Kwasi feels that his attempts to engage with his employer to implement adjustments for his ADHD were ignored and dismissed.

He will argue that the types of adjustment he had requested were no more than relatively cheap and simple resource solutions that would have provided a level playing field with his colleagues in the bank, which reported a 2017 profit of $4.3 billion. One of the rejected adjustments included using Adobe Reader to transcribe documents rather than transcribing manually. It is Kwasi’s case that relevant senior management continued to insist upon labour intensive, manual methods of working, even once they had been informed of its effect on his condition.

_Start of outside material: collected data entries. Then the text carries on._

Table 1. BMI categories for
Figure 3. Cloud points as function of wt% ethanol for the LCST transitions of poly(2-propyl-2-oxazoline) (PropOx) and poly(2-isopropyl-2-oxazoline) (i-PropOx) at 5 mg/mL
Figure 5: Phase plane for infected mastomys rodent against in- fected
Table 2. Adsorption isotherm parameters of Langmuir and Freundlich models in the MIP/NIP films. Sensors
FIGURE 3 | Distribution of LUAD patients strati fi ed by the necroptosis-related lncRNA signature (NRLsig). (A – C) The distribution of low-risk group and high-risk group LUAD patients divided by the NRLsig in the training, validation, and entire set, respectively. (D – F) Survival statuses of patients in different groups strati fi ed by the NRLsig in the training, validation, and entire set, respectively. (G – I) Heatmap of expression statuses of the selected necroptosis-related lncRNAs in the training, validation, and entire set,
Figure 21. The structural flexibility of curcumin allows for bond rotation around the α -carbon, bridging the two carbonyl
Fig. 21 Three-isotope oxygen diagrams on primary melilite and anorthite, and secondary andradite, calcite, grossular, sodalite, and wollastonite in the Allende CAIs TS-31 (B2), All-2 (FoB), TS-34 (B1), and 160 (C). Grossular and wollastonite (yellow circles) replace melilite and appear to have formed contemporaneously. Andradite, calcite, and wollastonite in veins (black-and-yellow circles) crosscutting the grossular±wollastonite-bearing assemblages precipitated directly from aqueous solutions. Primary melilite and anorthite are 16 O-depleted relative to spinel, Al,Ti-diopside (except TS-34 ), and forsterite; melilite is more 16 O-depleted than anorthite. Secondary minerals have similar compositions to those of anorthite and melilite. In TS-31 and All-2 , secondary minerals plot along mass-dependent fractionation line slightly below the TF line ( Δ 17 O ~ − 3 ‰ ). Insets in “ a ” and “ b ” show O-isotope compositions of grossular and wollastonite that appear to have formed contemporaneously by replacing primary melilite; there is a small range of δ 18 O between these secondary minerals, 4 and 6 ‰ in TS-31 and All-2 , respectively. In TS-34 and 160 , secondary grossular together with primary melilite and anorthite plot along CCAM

Kwasi will argue the reason that he had received no increase in pay and no bonuses was directly linked to his condition and the lack of reasonable adjustments provided. Kwasi was placed on sick leave in January 2017. He had recovered from his insomnia condition by May 2017 and asked repeatedly for reasonable adjustments to be made so he could return to his job. These continued to be denied and following a long grievance process he resigned from Goldman Sachs in May 2018. Kwasi will argue in his legal case that his former bosses have denied him the future career he would have had in banking and investments in the future through their conduct, which could amount to several million pounds in loss of future earnings.

The Employment Tribunal originally heard the case in February 2019 but the case had to be stopped because a member of the tribunal panel died before a judgment had been given. The tribunal then ordered a fresh trial on the case.

Mike Cain, employment solicitor at law firm Leigh Day, said:

“Despite the employer being a multibillion dollar bank there is nothing special about this case in terms of disability discrimination. All UK employers are legally obliged to empower disabled staff and our client believes this simply did not happen for him at Goldman Sachs. We look forward to presenting his case to the Employment Tribunal.”